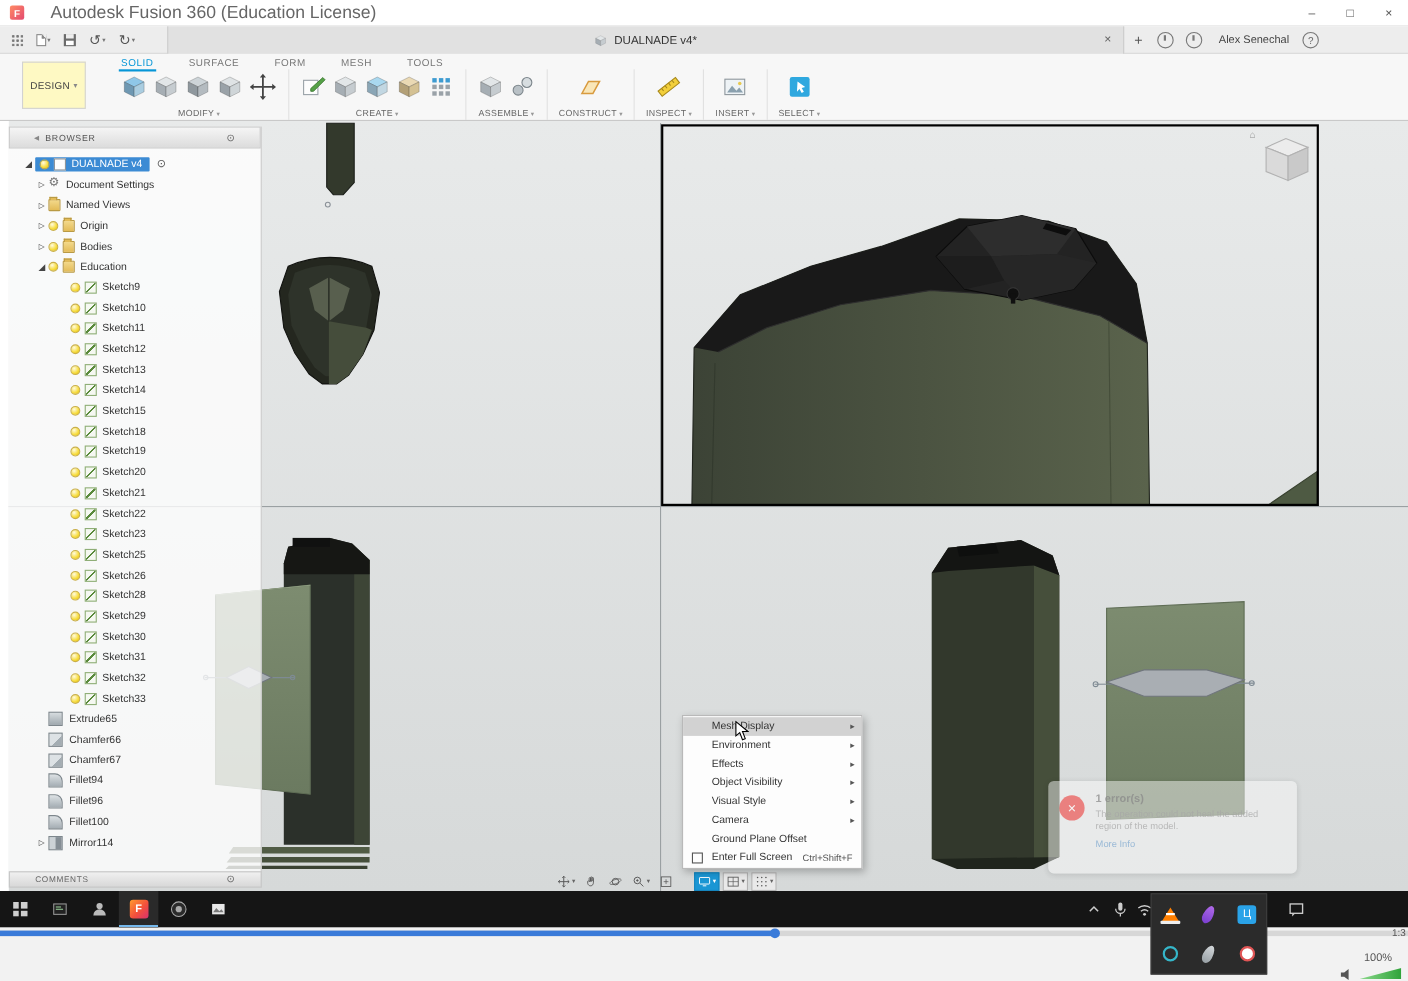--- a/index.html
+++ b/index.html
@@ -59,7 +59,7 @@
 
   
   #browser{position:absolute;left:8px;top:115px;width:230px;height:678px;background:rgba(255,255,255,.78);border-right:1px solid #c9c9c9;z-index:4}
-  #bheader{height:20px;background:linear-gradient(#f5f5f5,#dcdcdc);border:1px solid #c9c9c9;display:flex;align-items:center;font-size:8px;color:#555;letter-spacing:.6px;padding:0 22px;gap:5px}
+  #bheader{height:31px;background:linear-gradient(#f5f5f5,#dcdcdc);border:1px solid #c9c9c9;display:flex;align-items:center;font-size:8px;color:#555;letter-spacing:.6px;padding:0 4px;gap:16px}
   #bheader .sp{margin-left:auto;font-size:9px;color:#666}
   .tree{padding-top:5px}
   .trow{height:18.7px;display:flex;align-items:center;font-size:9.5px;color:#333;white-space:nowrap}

REQUIREMENT.
With the images omitted, repeat all the data word for word.

WRITTEN RESPONSE.
--- a/index.html
+++ b/index.html
@@ -59,7 +59,7 @@
 
   
   #browser{position:absolute;left:8px;top:115px;width:230px;height:678px;background:rgba(255,255,255,.78);border-right:1px solid #c9c9c9;z-index:4}
-  #bheader{height:20px;background:linear-gradient(#f5f5f5,#dcdcdc);border:1px solid #c9c9c9;display:flex;align-items:center;font-size:8px;color:#555;letter-spacing:.6px;padding:0 22px;gap:5px}
+  #bheader{height:31px;background:linear-gradient(#f5f5f5,#dcdcdc);border:1px solid #c9c9c9;display:flex;align-items:center;font-size:8px;color:#555;letter-spacing:.6px;padding:0 4px;gap:16px}
   #bheader .sp{margin-left:auto;font-size:9px;color:#666}
   .tree{padding-top:5px}
   .trow{height:18.7px;display:flex;align-items:center;font-size:9.5px;color:#333;white-space:nowrap}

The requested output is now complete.